Dancing in the rain..,

 I fell so tired, I just want to sleep - but today is about dancing in the rain... Bumped into a friend today at the point where my plans had hit a curb & I was sprawled on the sidewalk, not sure how to pick myself up and carry on. I say friend - we were lovers briefly, life took us in different directions... but the friendship is still there. So there he was, drinking coffee as usual, talking to a friend & smoking outside a small Ponsonby cafe. I was lugging my broken amp down the street on a on a trolley. I collapsed onto one of the chairs at his table & stopped for a chat.
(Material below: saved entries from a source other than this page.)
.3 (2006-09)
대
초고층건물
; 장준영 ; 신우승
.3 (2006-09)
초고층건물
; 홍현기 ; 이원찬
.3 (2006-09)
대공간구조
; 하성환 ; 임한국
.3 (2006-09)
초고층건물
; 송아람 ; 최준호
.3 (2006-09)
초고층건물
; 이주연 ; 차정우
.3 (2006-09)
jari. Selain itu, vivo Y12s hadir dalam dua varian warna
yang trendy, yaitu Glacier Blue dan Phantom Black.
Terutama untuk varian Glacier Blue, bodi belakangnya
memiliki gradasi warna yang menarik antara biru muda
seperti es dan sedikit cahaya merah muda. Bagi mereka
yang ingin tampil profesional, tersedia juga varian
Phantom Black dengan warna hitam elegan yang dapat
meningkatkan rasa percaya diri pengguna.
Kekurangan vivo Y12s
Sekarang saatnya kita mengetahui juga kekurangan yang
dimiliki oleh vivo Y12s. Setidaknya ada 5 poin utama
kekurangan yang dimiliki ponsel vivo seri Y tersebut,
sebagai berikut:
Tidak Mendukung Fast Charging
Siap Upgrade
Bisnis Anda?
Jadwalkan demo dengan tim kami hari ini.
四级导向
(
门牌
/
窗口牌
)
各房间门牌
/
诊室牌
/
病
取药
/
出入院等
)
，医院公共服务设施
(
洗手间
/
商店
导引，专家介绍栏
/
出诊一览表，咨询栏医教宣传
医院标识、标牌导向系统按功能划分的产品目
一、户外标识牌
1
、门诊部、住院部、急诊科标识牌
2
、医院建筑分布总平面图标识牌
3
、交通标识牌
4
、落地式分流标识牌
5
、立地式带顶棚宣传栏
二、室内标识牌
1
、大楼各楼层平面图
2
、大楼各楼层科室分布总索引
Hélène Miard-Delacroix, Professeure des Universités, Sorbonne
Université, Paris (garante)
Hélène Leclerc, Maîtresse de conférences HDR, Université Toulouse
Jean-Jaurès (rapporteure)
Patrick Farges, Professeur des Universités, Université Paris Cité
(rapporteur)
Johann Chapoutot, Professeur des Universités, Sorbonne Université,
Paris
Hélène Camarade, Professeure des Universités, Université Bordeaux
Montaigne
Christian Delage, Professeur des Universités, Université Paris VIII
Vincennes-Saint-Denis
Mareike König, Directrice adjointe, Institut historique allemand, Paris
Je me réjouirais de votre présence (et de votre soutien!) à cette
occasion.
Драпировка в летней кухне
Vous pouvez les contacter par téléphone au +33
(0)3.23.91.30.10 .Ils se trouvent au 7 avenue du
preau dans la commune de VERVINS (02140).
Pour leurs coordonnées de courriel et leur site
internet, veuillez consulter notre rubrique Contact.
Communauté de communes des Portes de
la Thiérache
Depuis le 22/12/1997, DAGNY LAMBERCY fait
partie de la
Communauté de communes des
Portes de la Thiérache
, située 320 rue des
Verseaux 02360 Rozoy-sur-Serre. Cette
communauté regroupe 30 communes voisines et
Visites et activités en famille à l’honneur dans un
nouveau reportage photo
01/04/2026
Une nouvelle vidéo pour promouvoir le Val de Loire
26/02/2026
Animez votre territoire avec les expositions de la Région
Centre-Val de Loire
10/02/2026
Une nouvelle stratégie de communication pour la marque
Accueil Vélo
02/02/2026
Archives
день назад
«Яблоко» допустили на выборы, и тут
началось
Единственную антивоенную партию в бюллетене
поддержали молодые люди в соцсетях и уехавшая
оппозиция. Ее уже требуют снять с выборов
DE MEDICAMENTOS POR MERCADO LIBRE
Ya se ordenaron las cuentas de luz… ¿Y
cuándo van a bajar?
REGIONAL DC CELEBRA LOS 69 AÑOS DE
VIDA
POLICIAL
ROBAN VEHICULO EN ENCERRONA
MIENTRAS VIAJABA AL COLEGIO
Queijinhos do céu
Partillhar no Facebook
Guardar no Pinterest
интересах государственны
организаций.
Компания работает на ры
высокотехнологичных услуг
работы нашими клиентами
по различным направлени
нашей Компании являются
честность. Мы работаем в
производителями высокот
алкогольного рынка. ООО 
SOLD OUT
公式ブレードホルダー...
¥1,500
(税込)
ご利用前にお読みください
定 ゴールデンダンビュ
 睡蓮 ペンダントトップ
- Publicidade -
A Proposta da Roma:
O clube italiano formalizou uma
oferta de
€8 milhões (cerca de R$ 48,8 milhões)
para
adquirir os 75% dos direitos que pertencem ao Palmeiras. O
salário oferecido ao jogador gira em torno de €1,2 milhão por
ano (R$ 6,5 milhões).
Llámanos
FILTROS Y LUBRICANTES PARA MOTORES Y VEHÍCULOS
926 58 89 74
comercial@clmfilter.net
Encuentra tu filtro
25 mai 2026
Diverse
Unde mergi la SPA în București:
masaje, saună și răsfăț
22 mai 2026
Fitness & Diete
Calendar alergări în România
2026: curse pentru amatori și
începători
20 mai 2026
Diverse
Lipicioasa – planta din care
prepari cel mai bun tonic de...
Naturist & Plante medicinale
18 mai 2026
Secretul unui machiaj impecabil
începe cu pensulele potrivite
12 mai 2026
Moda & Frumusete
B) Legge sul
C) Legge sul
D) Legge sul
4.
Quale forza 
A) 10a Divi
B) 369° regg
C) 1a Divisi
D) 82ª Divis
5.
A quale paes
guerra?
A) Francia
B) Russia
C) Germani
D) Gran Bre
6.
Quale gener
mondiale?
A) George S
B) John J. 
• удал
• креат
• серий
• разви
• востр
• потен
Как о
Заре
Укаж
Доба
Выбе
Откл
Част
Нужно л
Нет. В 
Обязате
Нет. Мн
He offered me a ride across town to the repair shop. & I was just loading my gear into his van when his girlfriend turned up. She tried to be friendly but her suspicion  was obvious. Impossible to explain that it was the first time I'd seen him in 6 months. Anyway she didn't want to stay so we took off after another coffee, dropped off my amp & then he dropped me back into town.
 Now I'm thinking about Filo my (very occasional) mexican "lover" (not his real name). Thinking about how if I'm going to be around him, I want to see only the best in him. Unlike my friend, whose girlfriend is alway imagining the worst, when he's actually quite a straight up loyal guy... Filo gives me plenty to reason to be jealous..but I'm not the jealous kind. My wellbeing, my feeling good is important to me. So I've decided to just be as friendly and nice as possible to him, regardless of how many women he attempts to seduce in front of me in plain view. I want to use him to practice the law of attraction...focusing on his best aspects and ignoring the rest. If I can't control the whole sexual side of things... I'm going to focus on genuine old fashioned unconditional love. On just being a good natured friend. On just being me. On just being true to my nature. I can't make him want me or be attracted to me, or loyal to me...but I can be loyal to myself. I can be good to myself when he's flirting like crazy with whoever...(it's always someone new) I can be warm and friendly & consistent to myself (at least in my head). He wants me to play in his band... so I can't hide or run away... but I can let go about the whole thing... accept that he's not going to be the source of my wellbeing, and be that for myself.  I think I'm going to get to the point where I'm going to just feel like laughing or quietly laughing to myself when he does his thing he does with women in front of me... there's not much else he can do that he hasn't already done in front of me. I genuinely don't have sexual jealousy, but I do or did have jealousy of fun and friendliness...if it looked like I was the only one missing out on that...but - I'm now officially allowing myself to have fun!!! Not necessarily from him if he's not there for that with me.. there are plenty of other people to have fun with. So I don't need to be jealous. I'm open to having fun of my own!!!.

 Anyway it's raining...all the other buskers are hiding and it's time for me to play. Filo is the rain in my emotional life... but when the cloud come out - I like nothing better than being outside in stormy weather. Feeling the wind on my face makes me feel alive. Winters my time to get outside, go for brisk walks, run up hills... be free of the fears and conditioning of other people... and play!